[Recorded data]
....

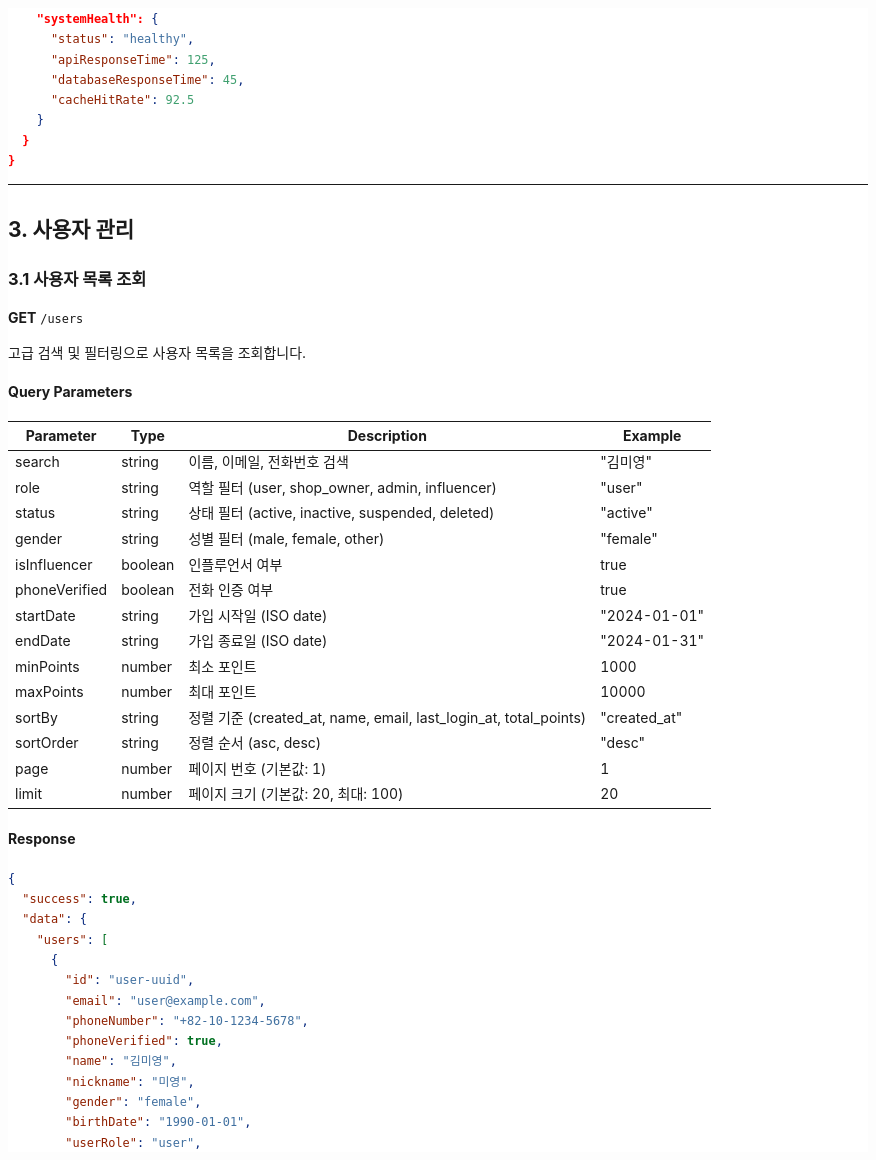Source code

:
 ```json
    "systemHealth": {
      "status": "healthy",
      "apiResponseTime": 125,
      "databaseResponseTime": 45,
      "cacheHitRate": 92.5
    }
  }
}
```

---

## 3. 사용자 관리

### 3.1 사용자 목록 조회
**GET** `/users`

고급 검색 및 필터링으로 사용자 목록을 조회합니다.

#### Query Parameters
| Parameter | Type | Description | Example |
|-----------|------|-------------|---------|
| search | string | 이름, 이메일, 전화번호 검색 | "김미영" |
| role | string | 역할 필터 (user, shop_owner, admin, influencer) | "user" |
| status | string | 상태 필터 (active, inactive, suspended, deleted) | "active" |
| gender | string | 성별 필터 (male, female, other) | "female" |
| isInfluencer | boolean | 인플루언서 여부 | true |
| phoneVerified | boolean | 전화 인증 여부 | true |
| startDate | string | 가입 시작일 (ISO date) | "2024-01-01" |
| endDate | string | 가입 종료일 (ISO date) | "2024-01-31" |
| minPoints | number | 최소 포인트 | 1000 |
| maxPoints | number | 최대 포인트 | 10000 |
| sortBy | string | 정렬 기준 (created_at, name, email, last_login_at, total_points) | "created_at" |
| sortOrder | string | 정렬 순서 (asc, desc) | "desc" |
| page | number | 페이지 번호 (기본값: 1) | 1 |
| limit | number | 페이지 크기 (기본값: 20, 최대: 100) | 20 |

#### Response
```json
{
  "success": true,
  "data": {
    "users": [
      {
        "id": "user-uuid",
        "email": "user@example.com",
        "phoneNumber": "+82-10-1234-5678",
        "phoneVerified": true,
        "name": "김미영",
        "nickname": "미영",
        "gender": "female",
        "birthDate": "1990-01-01",
        "userRole": "user",
```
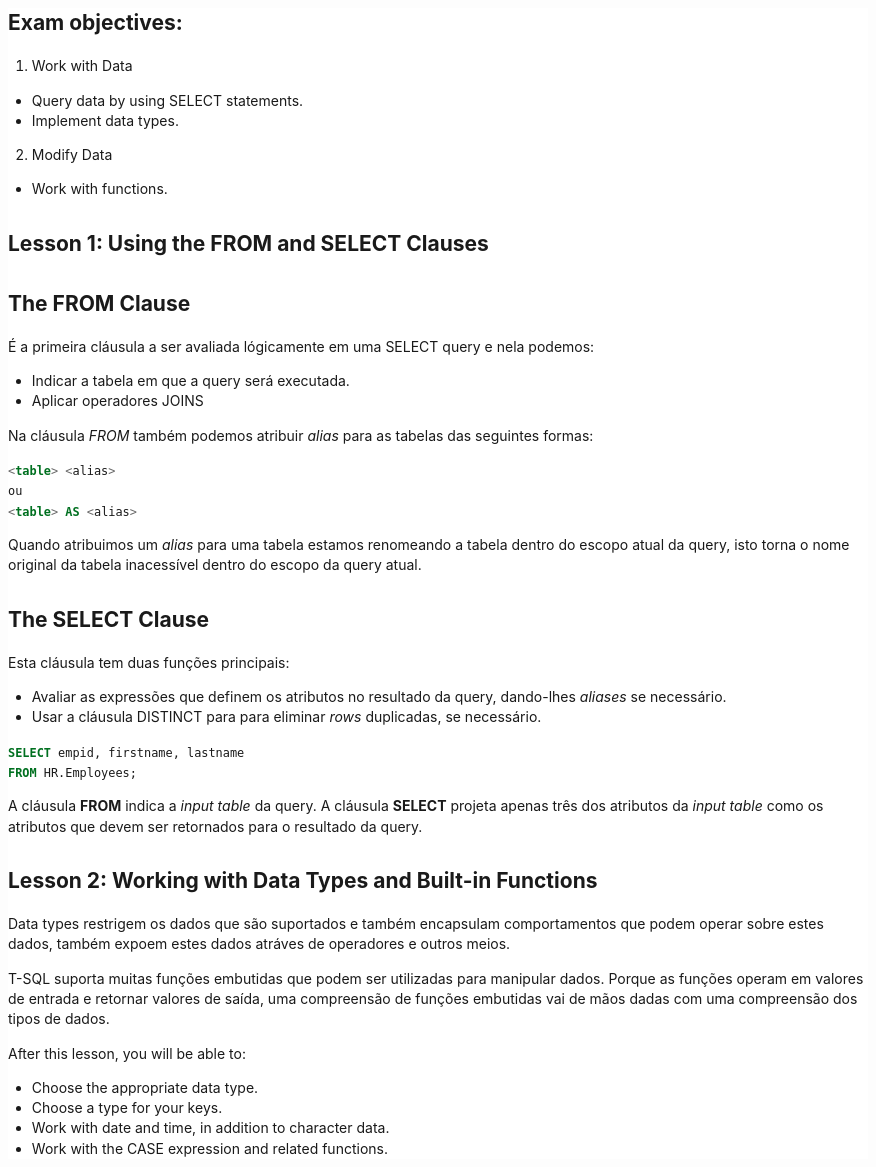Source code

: ## Exam objectives:
1. Work with Data
  - Query data by using SELECT statements.
  - Implement data types.
2. Modify Data
  - Work with functions.

## Lesson 1: Using the FROM and SELECT Clauses


## The FROM Clause
É a primeira cláusula a ser avaliada lógicamente em uma SELECT query e nela podemos:
- Indicar a tabela em que a query será executada.
- Aplicar operadores JOINS

Na cláusula *FROM* também podemos atribuir *alias* para as tabelas das seguintes formas:
```sql
<table> <alias>
ou
<table> AS <alias>
```

Quando atribuimos um *alias* para uma tabela estamos renomeando a tabela dentro do escopo atual da query,
isto torna o nome original da tabela inacessível dentro do escopo da query atual.

## The SELECT Clause
Esta cláusula tem duas funções principais:
- Avaliar as expressões que definem os atributos no resultado da query, dando-lhes *aliases* se necessário.
- Usar a cláusula DISTINCT para para eliminar *rows* duplicadas, se necessário.

```sql
SELECT empid, firstname, lastname
FROM HR.Employees;
```

A cláusula **FROM** indica a *input table* da query. A cláusula **SELECT** projeta apenas três dos atributos
da *input table* como os atributos que devem ser retornados para o resultado da query.

 ## Lesson 2: Working with Data Types and Built-in Functions

Data types restrigem os dados que são suportados e também encapsulam comportamentos que podem operar sobre estes dados, também expoem estes dados atráves de operadores e outros meios.

T-SQL suporta muitas funções embutidas que podem ser utilizadas para manipular dados. Porque as funções operam em valores de entrada e retornar valores de saída, uma compreensão de funções embutidas vai de mãos dadas com uma compreensão dos tipos de dados.

After this lesson, you will be able to:
- Choose the appropriate data type.
- Choose a type for your keys.
- Work with date and time, in addition to character data.
- Work with the CASE expression and related functions.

....

### EXERCISE DESCRIPTION
Your answer should be each line of the data that contains the word "atributos", copied as it stands.

### YOUR SOLUTION
- Avaliar as expressões que definem os atributos no resultado da query, dando-lhes *aliases* se necessário.
A cláusula **FROM** indica a *input table* da query. A cláusula **SELECT** projeta apenas três dos atributos
da *input table* como os atributos que devem ser retornados para o resultado da query.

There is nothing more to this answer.